I had just passed my colloquium. It was an unseasonably cold day at the end of March (global warming, am I right?) but I was feeling victorious. I wanted to do something that would mirror my triumph over the much-dreaded colloquium (basically the defense of a thesis in the form of a two hour conversation with a panel of three faculty members) that all seniors in the Gallatin School for Individualized Study at NYU must complete in order to graduate. I needed to do something that would match my level of elation. That something was going to McDonald’s and buying myself two McChicken sandwiches and eating them in Washington Square Park, despite the cold (see above photo).
Many would chastise me for consuming such foul (literally fowl) food, but McChickens make me happy. I often call my predilection towards the McChicken sandwich a guilty pleasure but I always wonder to myself “why should I feel guilty about a thing that makes me happy?” That’s the big question. Should you feel guilty about your guilty pleasures if they make you happy?

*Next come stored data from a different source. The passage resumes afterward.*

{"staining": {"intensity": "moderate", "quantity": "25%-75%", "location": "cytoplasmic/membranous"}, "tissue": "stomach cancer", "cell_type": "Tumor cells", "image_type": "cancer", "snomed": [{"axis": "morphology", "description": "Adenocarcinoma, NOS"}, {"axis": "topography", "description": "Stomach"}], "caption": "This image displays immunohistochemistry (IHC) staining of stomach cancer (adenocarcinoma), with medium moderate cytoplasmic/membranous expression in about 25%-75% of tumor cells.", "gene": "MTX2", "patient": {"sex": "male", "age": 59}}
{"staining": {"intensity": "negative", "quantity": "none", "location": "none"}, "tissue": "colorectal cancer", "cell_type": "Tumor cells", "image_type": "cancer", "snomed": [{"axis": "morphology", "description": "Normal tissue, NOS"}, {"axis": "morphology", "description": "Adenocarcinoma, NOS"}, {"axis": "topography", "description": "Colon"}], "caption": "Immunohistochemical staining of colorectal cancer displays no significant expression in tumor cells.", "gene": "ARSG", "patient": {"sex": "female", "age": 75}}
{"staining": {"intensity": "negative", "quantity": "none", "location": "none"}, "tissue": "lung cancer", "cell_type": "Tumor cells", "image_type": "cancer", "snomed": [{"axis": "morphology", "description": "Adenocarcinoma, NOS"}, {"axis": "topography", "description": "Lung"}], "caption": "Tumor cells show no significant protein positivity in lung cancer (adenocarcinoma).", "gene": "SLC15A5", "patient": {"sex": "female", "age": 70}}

My vegan friend thinks I should. We were once out one night at some bar in god knows where and I got a little tipsy and insisted that we just call it a night so I could go home, get my McChicken and go to sleep. As I was telling her my plan for the rest of the night, she had been sipping on her vodka martini, and she did a spit take where she found out I would be stopping before eventually going home. “You would really eat that garbage?” she said to me. “Do you know how inhumanely McDonald’s treats their chickens?” Fire was coming out of her mouth at this point. The truth is I didn’t.